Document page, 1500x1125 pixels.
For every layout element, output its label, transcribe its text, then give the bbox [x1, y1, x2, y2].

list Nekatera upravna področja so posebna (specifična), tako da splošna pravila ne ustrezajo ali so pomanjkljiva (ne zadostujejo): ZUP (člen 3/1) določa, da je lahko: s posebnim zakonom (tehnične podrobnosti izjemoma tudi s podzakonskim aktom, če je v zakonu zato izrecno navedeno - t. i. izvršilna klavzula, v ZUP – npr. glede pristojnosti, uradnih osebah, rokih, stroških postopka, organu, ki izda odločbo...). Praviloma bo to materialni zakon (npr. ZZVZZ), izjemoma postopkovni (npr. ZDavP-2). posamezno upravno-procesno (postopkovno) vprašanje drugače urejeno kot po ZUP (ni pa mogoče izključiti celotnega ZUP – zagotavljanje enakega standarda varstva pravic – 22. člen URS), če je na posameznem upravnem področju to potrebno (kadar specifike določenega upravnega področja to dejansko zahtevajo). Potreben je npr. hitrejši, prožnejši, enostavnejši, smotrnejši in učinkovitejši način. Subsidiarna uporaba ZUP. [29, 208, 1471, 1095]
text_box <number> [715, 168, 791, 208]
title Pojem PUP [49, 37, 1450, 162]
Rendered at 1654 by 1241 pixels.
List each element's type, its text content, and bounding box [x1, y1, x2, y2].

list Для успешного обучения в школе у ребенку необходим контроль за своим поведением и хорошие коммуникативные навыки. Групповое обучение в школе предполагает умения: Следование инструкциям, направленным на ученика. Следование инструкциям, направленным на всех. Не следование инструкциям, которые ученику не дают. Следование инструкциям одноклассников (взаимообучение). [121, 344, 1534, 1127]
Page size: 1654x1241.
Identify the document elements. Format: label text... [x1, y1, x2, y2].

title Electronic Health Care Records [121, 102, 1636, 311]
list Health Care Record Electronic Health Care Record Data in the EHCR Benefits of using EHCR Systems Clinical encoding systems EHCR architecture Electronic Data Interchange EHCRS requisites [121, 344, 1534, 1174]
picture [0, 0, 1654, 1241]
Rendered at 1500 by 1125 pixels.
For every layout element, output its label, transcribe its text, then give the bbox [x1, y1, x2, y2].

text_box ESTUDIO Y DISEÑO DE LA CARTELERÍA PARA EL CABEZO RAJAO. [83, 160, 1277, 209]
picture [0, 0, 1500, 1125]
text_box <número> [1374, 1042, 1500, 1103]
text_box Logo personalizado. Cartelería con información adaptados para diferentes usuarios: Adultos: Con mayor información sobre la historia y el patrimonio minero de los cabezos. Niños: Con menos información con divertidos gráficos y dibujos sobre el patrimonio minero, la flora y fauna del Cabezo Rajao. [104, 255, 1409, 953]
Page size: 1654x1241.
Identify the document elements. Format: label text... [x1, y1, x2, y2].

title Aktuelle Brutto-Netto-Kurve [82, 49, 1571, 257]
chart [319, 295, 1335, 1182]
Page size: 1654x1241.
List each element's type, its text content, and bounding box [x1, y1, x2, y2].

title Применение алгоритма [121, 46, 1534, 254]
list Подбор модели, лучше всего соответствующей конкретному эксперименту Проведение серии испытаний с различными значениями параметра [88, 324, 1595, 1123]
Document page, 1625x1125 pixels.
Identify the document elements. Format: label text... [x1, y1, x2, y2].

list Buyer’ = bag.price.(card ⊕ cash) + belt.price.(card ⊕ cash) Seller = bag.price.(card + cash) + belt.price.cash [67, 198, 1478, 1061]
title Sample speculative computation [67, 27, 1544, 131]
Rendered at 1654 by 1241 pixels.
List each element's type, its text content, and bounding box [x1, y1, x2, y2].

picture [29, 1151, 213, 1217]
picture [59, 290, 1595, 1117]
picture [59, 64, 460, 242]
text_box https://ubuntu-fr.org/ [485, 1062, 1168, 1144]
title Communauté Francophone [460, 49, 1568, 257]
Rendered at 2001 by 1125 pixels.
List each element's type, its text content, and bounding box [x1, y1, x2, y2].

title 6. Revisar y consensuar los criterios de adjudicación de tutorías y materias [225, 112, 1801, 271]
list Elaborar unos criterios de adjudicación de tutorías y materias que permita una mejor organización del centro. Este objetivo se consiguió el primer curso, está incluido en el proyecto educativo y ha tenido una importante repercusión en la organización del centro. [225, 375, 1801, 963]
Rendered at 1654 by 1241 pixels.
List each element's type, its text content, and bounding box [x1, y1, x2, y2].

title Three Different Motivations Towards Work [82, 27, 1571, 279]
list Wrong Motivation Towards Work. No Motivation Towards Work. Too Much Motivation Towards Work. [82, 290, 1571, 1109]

------------------------

DIRECTIVE - Put every line of the rows above into a JSON list of strings, one string per line, and leave out the blank lines.

SOLUTION FOR THIS TASK -
[
  "Document page, 1500x1125 pixels.",
  "For every layout element, output its label, transcribe its text, then give the bbox [x1, y1, x2, y2].",
  "list Nekatera upravna področja so posebna (specifična), tako da splošna pravila ne ustrezajo ali so pomanjkljiva (ne zadostujejo): ZUP (člen 3/1) določa, da je lahko: s posebnim zakonom (tehnične podrobnosti izjemoma tudi s podzakonskim aktom, če je v zakonu zato izrecno navedeno - t. i. izvršilna klavzula, v ZUP – npr. glede pristojnosti, uradnih osebah, rokih, stroških postopka, organu, ki izda odločbo...). Praviloma bo to materialni zakon (npr. ZZVZZ), izjemoma postopkovni (npr. ZDavP-2). posamezno upravno-procesno (postopkovno) vprašanje drugače urejeno kot po ZUP (ni pa mogoče izključiti celotnega ZUP – zagotavljanje enakega standarda varstva pravic – 22. člen URS), če je na posameznem upravnem področju to potrebno (kadar specifike določenega upravnega področja to dejansko zahtevajo). Potreben je npr. hitrejši, prožnejši, enostavnejši, smotrnejši in učinkovitejši način. Subsidiarna uporaba ZUP. [29, 208, 1471, 1095]",
  "text_box <number> [715, 168, 791, 208]",
  "title Pojem PUP [49, 37, 1450, 162]",
  "Rendered at 1654 by 1241 pixels.",
  "List each element's type, its text content, and bounding box [x1, y1, x2, y2].",
  "list Для успешного обучения в школе у ребенку необходим контроль за своим поведением и хорошие коммуникативные навыки. Групповое обучение в школе предполагает умения: Следование инструкциям, направленным на ученика. Следование инструкциям, направленным на всех. Не следование инструкциям, которые ученику не дают. Следование инструкциям одноклассников (взаимообучение). [121, 344, 1534, 1127]",
  "Page size: 1654x1241.",
  "Identify the document elements. Format: label text... [x1, y1, x2, y2].",
  "title Electronic Health Care Records [121, 102, 1636, 311]",
  "list Health Care Record Electronic Health Care Record Data in the EHCR Benefits of using EHCR Systems Clinical encoding systems EHCR architecture Electronic Data Interchange EHCRS requisites [121, 344, 1534, 1174]",
  "picture [0, 0, 1654, 1241]",
  "Rendered at 1500 by 1125 pixels.",
  "For every layout element, output its label, transcribe its text, then give the bbox [x1, y1, x2, y2].",
  "text_box ESTUDIO Y DISEÑO DE LA CARTELERÍA PARA EL CABEZO RAJAO. [83, 160, 1277, 209]",
  "picture [0, 0, 1500, 1125]",
  "text_box <número> [1374, 1042, 1500, 1103]",
  "text_box Logo personalizado. Cartelería con información adaptados para diferentes usuarios: Adultos: Con mayor información sobre la historia y el patrimonio minero de los cabezos. Niños: Con menos información con divertidos gráficos y dibujos sobre el patrimonio minero, la flora y fauna del Cabezo Rajao. [104, 255, 1409, 953]",
  "Page size: 1654x1241.",
  "Identify the document elements. Format: label text... [x1, y1, x2, y2].",
  "title Aktuelle Brutto-Netto-Kurve [82, 49, 1571, 257]",
  "chart [319, 295, 1335, 1182]",
  "Page size: 1654x1241.",
  "List each element's type, its text content, and bounding box [x1, y1, x2, y2].",
  "title Применение алгоритма [121, 46, 1534, 254]",
  "list Подбор модели, лучше всего соответствующей конкретному эксперименту Проведение серии испытаний с различными значениями параметра [88, 324, 1595, 1123]",
  "Document page, 1625x1125 pixels.",
  "Identify the document elements. Format: label text... [x1, y1, x2, y2].",
  "list Buyer’ = bag.price.(card ⊕ cash) + belt.price.(card ⊕ cash) Seller = bag.price.(card + cash) + belt.price.cash [67, 198, 1478, 1061]",
  "title Sample speculative computation [67, 27, 1544, 131]",
  "Rendered at 1654 by 1241 pixels.",
  "List each element's type, its text content, and bounding box [x1, y1, x2, y2].",
  "picture [29, 1151, 213, 1217]",
  "picture [59, 290, 1595, 1117]",
  "picture [59, 64, 460, 242]",
  "text_box https://ubuntu-fr.org/ [485, 1062, 1168, 1144]",
  "title Communauté Francophone [460, 49, 1568, 257]",
  "Rendered at 2001 by 1125 pixels.",
  "List each element's type, its text content, and bounding box [x1, y1, x2, y2].",
  "title 6. Revisar y consensuar los criterios de adjudicación de tutorías y materias [225, 112, 1801, 271]",
  "list Elaborar unos criterios de adjudicación de tutorías y materias que permita una mejor organización del centro. Este objetivo se consiguió el primer curso, está incluido en el proyecto educativo y ha tenido una importante repercusión en la organización del centro. [225, 375, 1801, 963]",
  "Rendered at 1654 by 1241 pixels.",
  "List each element's type, its text content, and bounding box [x1, y1, x2, y2].",
  "title Three Different Motivations Towards Work [82, 27, 1571, 279]",
  "list Wrong Motivation Towards Work. No Motivation Towards Work. Too Much Motivation Towards Work. [82, 290, 1571, 1109]"
]